Private voter verification tech approved in Republican Georgia county

EagleAI software seeks ineligible voters who are still registered
Mariama Dabo casts her ballot at Rhodes Jordan Park in Lawrenceville. PHIL SKINNER FOR THE ATLANTA JOURNAL-CONSTITUTION

Credit: Phil Skinner

Credit: Phil Skinner

Mariama Dabo casts her ballot at Rhodes Jordan Park in Lawrenceville. PHIL SKINNER FOR THE ATLANTA JOURNAL-CONSTITUTION

An election board in a conservative Georgia county voted this month to buy software called EagleAI to identify potentially outdated voter registrations, despite warnings from voting rights groups that it could erroneously flag legitimate voters.

Columbia County will become the first government to use EagleAI, a private venture supported by Republican activists who have filed challenges against voters’ eligibility and Cleta Mitchell, an attorney who backed efforts to overturn then-President Donald Trump’s defeat in 2020.

_Exercise task 1_: Update the pressed plant sheet records by changing "locality" to "site", keeping everything else the same, and leave the pictures out.
_Exercise task 2_: Take the article about the Georgia county buying EagleAI voter software further, starting right after its last sentence.
The records below this point are unrelated to the article.

_Recorded data_:
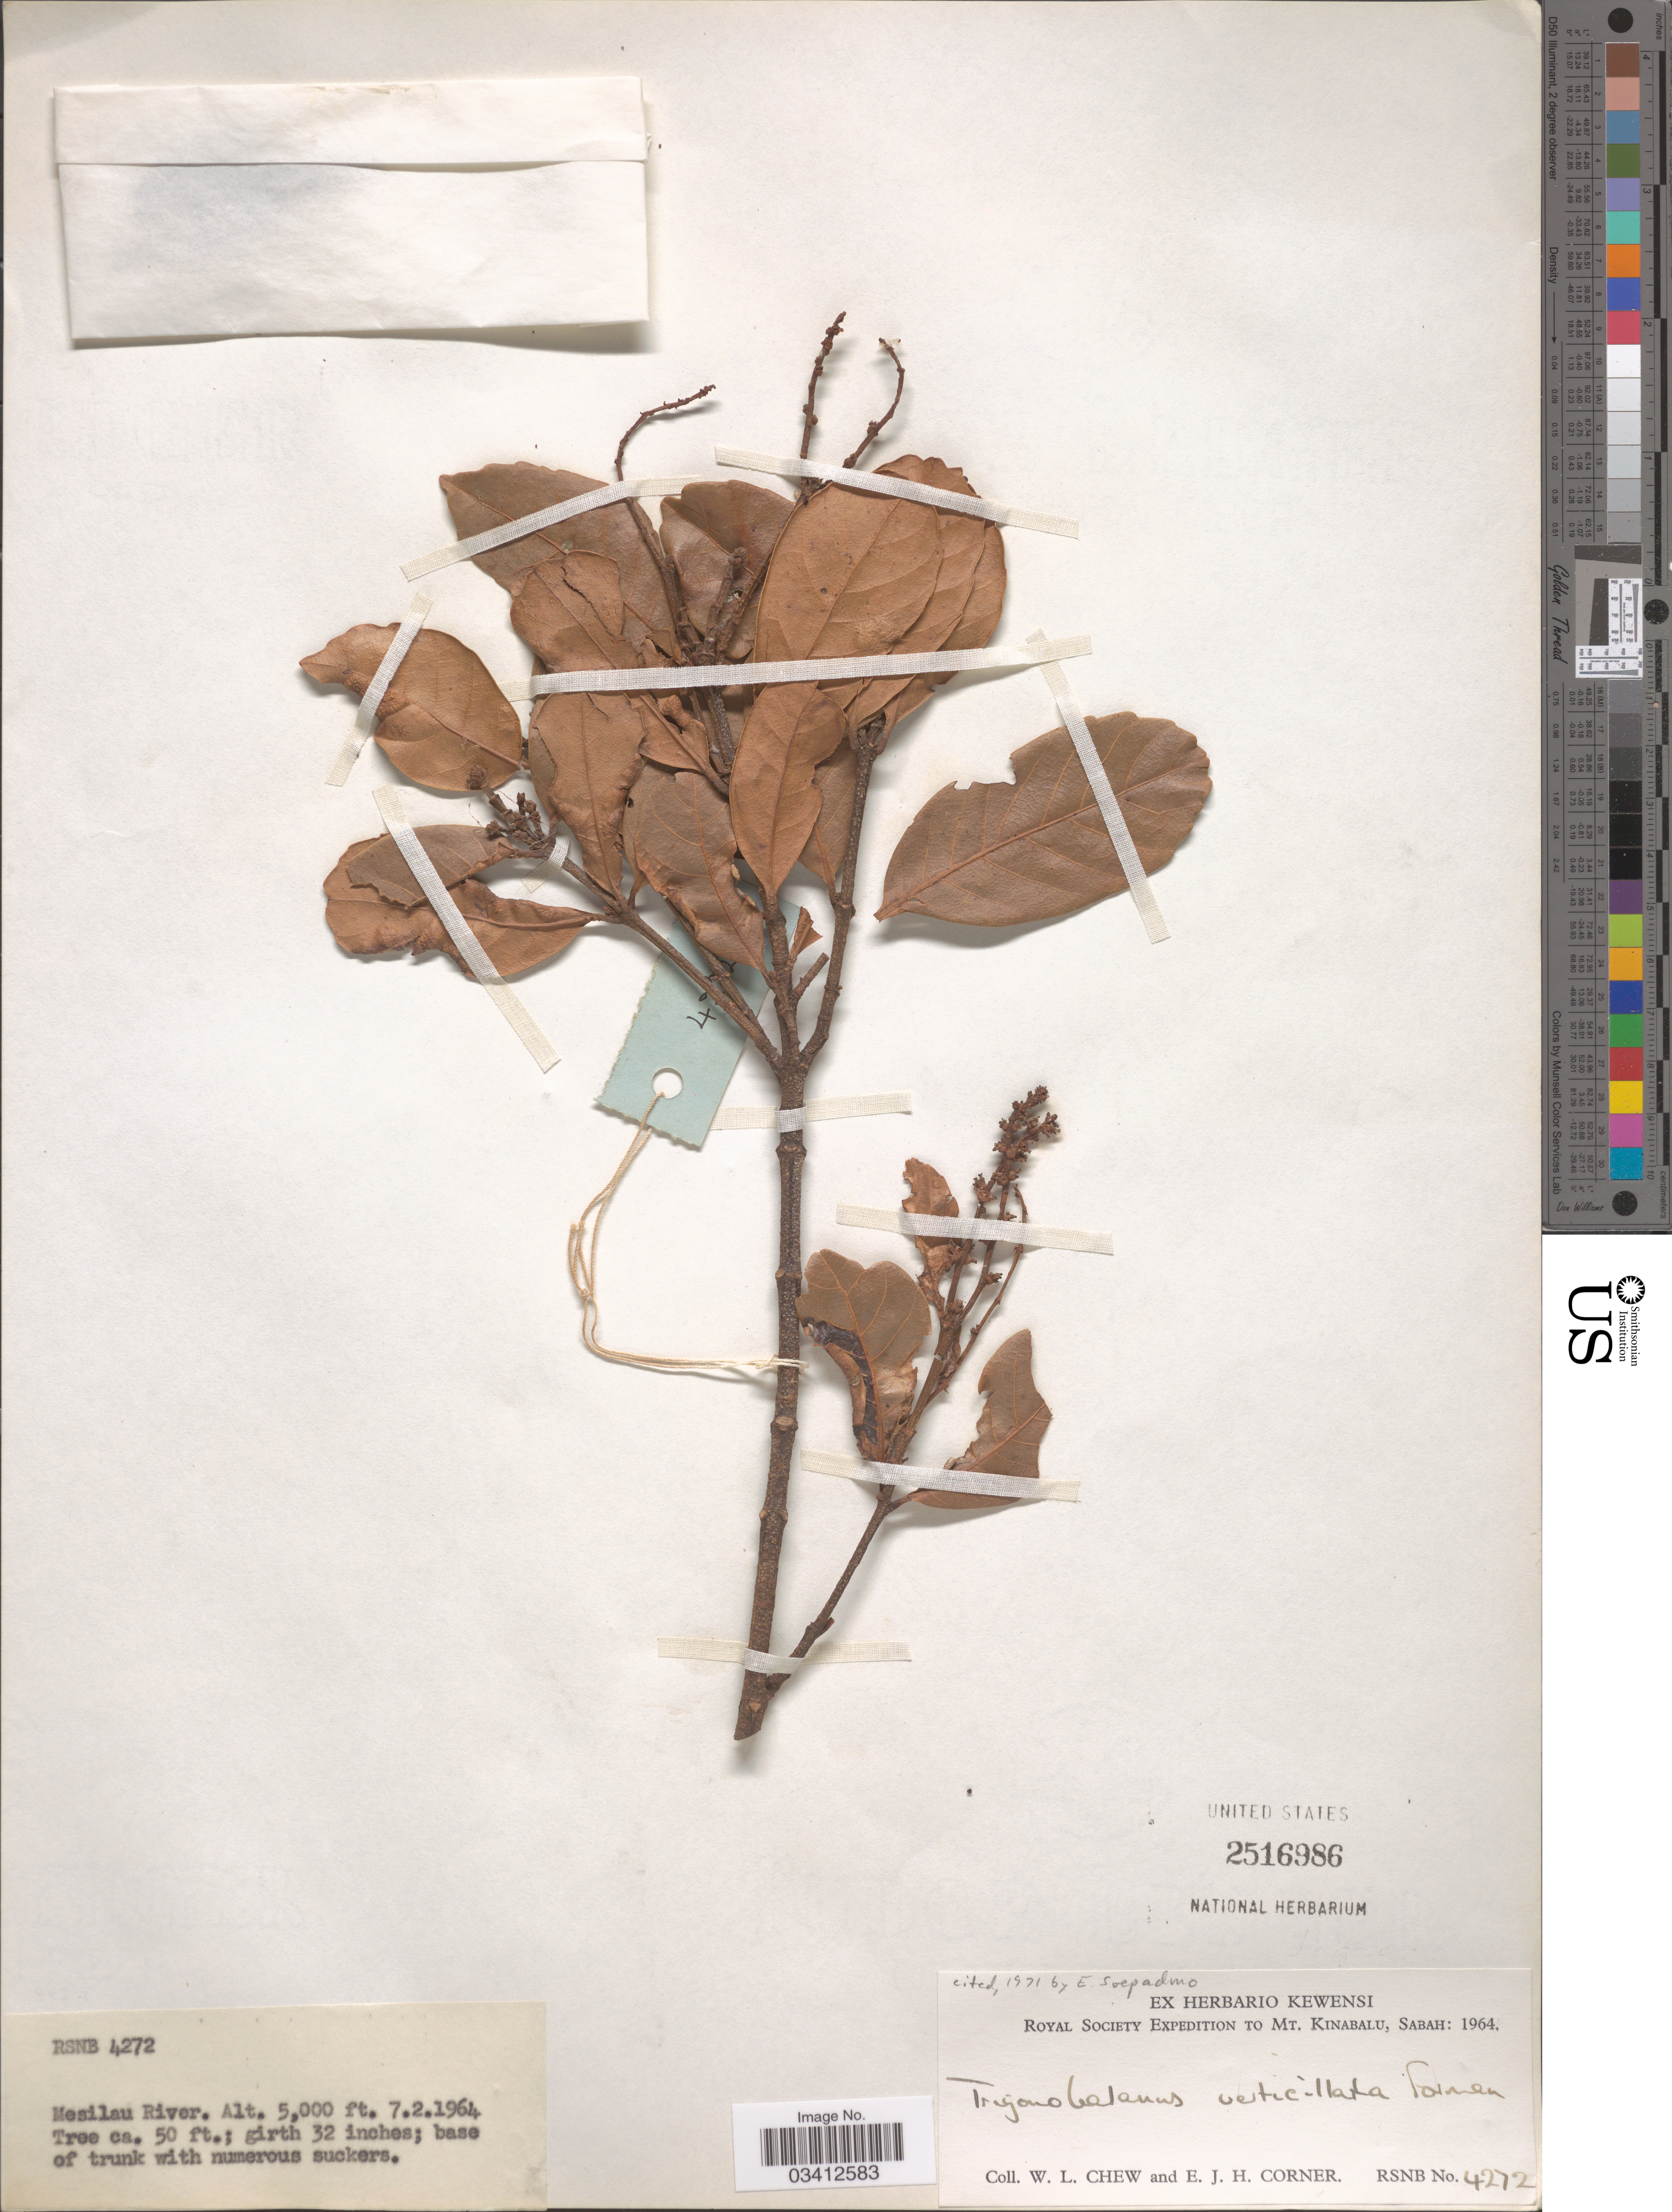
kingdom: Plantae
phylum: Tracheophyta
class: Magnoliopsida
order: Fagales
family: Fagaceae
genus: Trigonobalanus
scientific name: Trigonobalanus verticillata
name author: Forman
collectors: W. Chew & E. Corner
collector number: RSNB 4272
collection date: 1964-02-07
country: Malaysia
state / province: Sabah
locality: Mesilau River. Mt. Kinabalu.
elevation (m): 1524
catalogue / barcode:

_Answer 1_:
kingdom: Plantae
phylum: Tracheophyta
class: Magnoliopsida
order: Fagales
family: Fagaceae
genus: Trigonobalanus
scientific name: Trigonobalanus verticillata
name author: Forman
collectors: W. Chew & E. Corner
collector number: RSNB 4272
collection date: 1964-02-07
country: Malaysia
state / province: Sabah
site: Mesilau River. Mt. Kinabalu.
elevation (m): 1524
catalogue / barcode:

_Answer 2_:
Election officials in the suburban area near Augusta said they will “beta test” EagleAI, which uses public records to find voters who might have moved away, appeasing conservatives’ concerns about the possibility that a voter who lives in another state could cast a ballot in Georgia.

EagleAI will supplement government-run voter registration updates, which this year canceled 189,000 registrations of voters who filled out change-of-address forms or whose mail was undeliverable. Georgia election investigators have found few cases of illegal out-of-state voting.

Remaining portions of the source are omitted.